2012 Budget: Europe at a discountPosted: May 6, 2011
As all donuts come with a hole, it is impossible to speak on the European budget without getting to the issue of rebates.
Indeed, governments are repeating it, euro-skeptics have been claiming it for years: the European Union is costing us and the investment return are, we are told by some, small. That is for this reason that rebates have been invented, and for our entrainment pleasure, there is whole collection of them.
The Grand Mother of all
Let’s start by the first, the most famous, of all rebates, the one that open the door to all the following : the rebate granted to the United Kingdom, also know as the British rebate.
This rebate was born in 1984 at the Fontaibleau council summit. There, Margaret Thatcher stated “I want my money back !“. At the time, 80% of the European Budget went to the Common Agricultural Policy (CAP, now just between 40 and 50% of the budget), but the agricultural sector in Great Britain was rather small, therefore the British contribution to the EU budget had only small return in the UK.

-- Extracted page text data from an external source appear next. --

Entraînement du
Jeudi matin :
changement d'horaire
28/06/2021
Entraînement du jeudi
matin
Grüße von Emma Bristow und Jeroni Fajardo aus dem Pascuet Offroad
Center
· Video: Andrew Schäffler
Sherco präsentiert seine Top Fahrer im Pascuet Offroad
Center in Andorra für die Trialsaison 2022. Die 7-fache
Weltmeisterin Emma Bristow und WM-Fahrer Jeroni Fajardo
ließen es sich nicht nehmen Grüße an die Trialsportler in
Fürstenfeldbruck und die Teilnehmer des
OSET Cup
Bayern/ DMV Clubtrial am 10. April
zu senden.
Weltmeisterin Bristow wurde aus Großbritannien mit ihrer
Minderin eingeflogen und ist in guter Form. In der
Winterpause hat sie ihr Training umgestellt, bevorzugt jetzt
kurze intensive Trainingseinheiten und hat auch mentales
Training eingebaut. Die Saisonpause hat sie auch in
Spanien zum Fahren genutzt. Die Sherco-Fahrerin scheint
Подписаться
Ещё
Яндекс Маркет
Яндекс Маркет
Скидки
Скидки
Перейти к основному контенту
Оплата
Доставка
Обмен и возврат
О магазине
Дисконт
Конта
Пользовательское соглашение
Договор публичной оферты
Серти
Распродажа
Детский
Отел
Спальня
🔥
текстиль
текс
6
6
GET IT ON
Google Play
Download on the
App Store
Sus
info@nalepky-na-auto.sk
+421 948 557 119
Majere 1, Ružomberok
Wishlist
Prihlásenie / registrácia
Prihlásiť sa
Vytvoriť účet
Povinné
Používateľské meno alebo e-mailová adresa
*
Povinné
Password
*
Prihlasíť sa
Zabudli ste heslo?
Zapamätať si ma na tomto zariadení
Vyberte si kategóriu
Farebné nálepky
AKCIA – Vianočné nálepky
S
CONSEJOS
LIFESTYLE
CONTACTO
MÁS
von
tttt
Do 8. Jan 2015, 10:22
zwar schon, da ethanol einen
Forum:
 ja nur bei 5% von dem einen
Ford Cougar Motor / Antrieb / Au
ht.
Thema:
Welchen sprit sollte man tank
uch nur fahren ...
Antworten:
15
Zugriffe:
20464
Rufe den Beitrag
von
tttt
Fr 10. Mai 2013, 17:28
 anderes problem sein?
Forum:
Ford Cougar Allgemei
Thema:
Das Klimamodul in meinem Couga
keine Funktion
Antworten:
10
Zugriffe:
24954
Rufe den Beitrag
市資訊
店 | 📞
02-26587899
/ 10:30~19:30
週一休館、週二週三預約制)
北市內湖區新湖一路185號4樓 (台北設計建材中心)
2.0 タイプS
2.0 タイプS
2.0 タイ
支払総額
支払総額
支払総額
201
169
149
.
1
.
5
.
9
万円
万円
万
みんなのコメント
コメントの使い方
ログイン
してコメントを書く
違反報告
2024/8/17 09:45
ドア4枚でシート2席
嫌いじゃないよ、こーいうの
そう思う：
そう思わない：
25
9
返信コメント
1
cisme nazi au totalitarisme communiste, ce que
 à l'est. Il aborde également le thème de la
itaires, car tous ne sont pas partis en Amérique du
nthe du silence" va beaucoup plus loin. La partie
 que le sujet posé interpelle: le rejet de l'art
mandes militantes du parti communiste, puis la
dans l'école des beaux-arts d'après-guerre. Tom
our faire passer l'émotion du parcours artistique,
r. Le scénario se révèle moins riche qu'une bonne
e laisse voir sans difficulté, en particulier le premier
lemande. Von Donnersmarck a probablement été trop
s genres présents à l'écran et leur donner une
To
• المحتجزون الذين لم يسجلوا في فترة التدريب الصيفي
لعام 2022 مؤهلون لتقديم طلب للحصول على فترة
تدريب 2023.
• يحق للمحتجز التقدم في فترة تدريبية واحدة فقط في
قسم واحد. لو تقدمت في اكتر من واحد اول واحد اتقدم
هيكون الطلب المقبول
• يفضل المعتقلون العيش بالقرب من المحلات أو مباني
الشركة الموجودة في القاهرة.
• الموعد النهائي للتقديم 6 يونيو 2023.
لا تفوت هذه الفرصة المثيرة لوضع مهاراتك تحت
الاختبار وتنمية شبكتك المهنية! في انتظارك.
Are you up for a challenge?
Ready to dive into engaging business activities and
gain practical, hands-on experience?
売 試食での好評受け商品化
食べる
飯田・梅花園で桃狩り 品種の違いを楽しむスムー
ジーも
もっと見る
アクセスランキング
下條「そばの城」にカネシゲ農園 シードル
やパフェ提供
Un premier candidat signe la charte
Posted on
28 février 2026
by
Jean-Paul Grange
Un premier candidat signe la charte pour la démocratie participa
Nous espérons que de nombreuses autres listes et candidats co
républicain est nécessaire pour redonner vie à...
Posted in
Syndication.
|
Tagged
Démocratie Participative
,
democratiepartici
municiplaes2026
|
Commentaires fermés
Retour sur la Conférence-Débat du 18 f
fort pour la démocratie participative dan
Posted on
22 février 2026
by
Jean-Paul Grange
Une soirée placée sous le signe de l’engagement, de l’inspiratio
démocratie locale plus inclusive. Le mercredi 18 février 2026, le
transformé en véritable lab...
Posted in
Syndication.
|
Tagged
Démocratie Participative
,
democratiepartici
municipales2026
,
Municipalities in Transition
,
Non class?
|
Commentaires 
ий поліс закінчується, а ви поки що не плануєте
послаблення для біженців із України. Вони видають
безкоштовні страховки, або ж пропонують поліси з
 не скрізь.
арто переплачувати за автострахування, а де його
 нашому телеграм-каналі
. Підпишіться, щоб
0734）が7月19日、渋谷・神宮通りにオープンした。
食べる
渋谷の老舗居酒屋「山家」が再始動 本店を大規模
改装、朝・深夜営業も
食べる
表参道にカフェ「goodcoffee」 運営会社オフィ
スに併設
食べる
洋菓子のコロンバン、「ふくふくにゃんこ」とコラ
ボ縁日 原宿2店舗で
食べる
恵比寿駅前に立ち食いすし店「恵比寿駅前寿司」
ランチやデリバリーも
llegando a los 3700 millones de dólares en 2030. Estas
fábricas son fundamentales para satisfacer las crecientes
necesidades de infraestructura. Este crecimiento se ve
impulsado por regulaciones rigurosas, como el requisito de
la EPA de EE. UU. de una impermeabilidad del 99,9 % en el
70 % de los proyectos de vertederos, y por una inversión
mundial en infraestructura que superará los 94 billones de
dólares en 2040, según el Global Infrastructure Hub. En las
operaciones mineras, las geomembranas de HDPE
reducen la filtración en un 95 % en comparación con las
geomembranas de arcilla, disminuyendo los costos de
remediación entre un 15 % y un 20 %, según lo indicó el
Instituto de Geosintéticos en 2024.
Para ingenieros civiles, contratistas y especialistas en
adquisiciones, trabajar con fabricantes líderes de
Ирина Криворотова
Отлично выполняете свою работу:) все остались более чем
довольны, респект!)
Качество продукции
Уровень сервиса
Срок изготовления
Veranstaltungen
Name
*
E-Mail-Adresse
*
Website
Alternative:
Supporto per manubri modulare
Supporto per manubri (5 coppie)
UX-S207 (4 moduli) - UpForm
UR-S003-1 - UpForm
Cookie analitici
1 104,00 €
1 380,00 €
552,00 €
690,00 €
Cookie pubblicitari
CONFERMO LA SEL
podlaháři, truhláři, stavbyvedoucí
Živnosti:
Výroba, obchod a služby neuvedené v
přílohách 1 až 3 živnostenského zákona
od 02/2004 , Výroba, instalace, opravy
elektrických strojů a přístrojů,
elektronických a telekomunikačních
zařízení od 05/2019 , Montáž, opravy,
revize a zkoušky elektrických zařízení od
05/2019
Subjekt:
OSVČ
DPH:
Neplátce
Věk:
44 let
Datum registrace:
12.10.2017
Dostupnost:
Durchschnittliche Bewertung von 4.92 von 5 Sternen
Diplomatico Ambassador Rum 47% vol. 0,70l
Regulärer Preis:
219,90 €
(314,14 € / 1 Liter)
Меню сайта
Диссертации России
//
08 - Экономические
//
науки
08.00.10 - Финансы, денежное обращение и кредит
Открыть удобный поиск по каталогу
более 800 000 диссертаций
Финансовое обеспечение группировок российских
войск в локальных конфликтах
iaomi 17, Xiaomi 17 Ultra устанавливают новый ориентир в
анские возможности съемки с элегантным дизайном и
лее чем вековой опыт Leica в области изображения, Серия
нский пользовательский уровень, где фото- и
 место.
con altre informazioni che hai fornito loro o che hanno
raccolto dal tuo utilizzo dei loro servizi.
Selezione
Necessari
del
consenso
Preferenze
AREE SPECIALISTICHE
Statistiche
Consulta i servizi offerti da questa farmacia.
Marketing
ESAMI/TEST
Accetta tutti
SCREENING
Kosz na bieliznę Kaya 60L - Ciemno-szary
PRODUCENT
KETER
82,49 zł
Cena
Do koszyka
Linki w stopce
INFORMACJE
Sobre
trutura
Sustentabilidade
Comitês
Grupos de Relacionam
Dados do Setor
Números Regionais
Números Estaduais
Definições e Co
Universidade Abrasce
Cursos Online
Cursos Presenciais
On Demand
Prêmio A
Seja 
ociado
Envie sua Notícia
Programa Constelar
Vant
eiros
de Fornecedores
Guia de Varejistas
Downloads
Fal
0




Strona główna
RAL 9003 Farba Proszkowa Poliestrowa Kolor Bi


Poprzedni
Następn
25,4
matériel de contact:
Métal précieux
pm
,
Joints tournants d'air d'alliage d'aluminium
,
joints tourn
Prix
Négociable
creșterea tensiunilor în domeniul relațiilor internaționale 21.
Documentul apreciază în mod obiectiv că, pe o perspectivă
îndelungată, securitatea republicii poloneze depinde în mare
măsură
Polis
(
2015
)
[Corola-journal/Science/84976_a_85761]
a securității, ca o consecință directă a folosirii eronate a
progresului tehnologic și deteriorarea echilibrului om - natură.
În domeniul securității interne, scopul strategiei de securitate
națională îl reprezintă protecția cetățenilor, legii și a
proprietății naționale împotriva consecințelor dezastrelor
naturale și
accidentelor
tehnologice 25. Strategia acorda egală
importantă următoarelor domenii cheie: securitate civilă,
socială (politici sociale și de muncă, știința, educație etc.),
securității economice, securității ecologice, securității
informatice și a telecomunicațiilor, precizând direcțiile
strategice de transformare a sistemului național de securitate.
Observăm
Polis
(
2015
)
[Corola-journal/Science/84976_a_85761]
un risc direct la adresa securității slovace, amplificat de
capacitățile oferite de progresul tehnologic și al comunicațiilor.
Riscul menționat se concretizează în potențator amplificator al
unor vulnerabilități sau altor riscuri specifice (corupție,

Since, 66% (two-thirds) of the British net contribution (contribution to the budget minus the fund received via European Programs) are refunded.
In the 2011 budget, the British contribution to Europe was 13 billions euros (12% of the total budget) after a 3 billion rebate. [*]
The counter British rebate
The refund to the United-Kingdom is paid for by an increase in the contribution of other member states, proportionally to the importance of their economy. But of course, this extra-cost is not to the liking of everybody. Since 2002, Austria, Germany, the Netherlands and Sweden have the right to a reduced extra contribution and are paying only 25% of their normal share on the British rebate.
As a consequence, the other member states are paying for the British rebate, which is of the order of the total contribution of Belgium to the European Budget.
Fixed discounts for the Netherlands and Sweden
Still in the spirit of “I’d like to pay less, please”, the EU says “yes, no problem” to the Netherlands and Sweden. Both benefit from a fixed discount to their contribution (after taking into account the extra need to pay for the British rebate) of respectively 625 and 142 millions of euros (in the 2011 budget).
As for the British rebate, the charge of this discount is divided between the member states (including the UK otherwise it would be too simple)
This discount is in place only in the multi-annual framework for 2007-2013, but they might as well put a fight for the discount to be renewed when expiration approaches. (see the details of the reduction here, article 2, paragraph 5 (pdf))
The list of rebates and discount would not be complete without mentioning the reduced rate of holding on the VAT for Austria, Germany, the Netherlands and Sweden. While for other member states 0.3% of the collected VAT goes to the EU budget, Germany is transferring only 0.15% to Brussels, Austria 0.225% and only 0.1% for the Netherlands and Sweden. This reduced VAT rate is also expected to expire in 2013.
This collection of rebates is transferring the burden of the European budget to member states that do not benefit from such discounts; or simply reducing the volume of the budget. Even if most of the discount are schedule to terminate in 2013, the current general opinion toward the European budget is not pointing to a large generosity of the member states. We might even see more and more request for discounts and refunds that could lead the budget negotiations to dead-ends.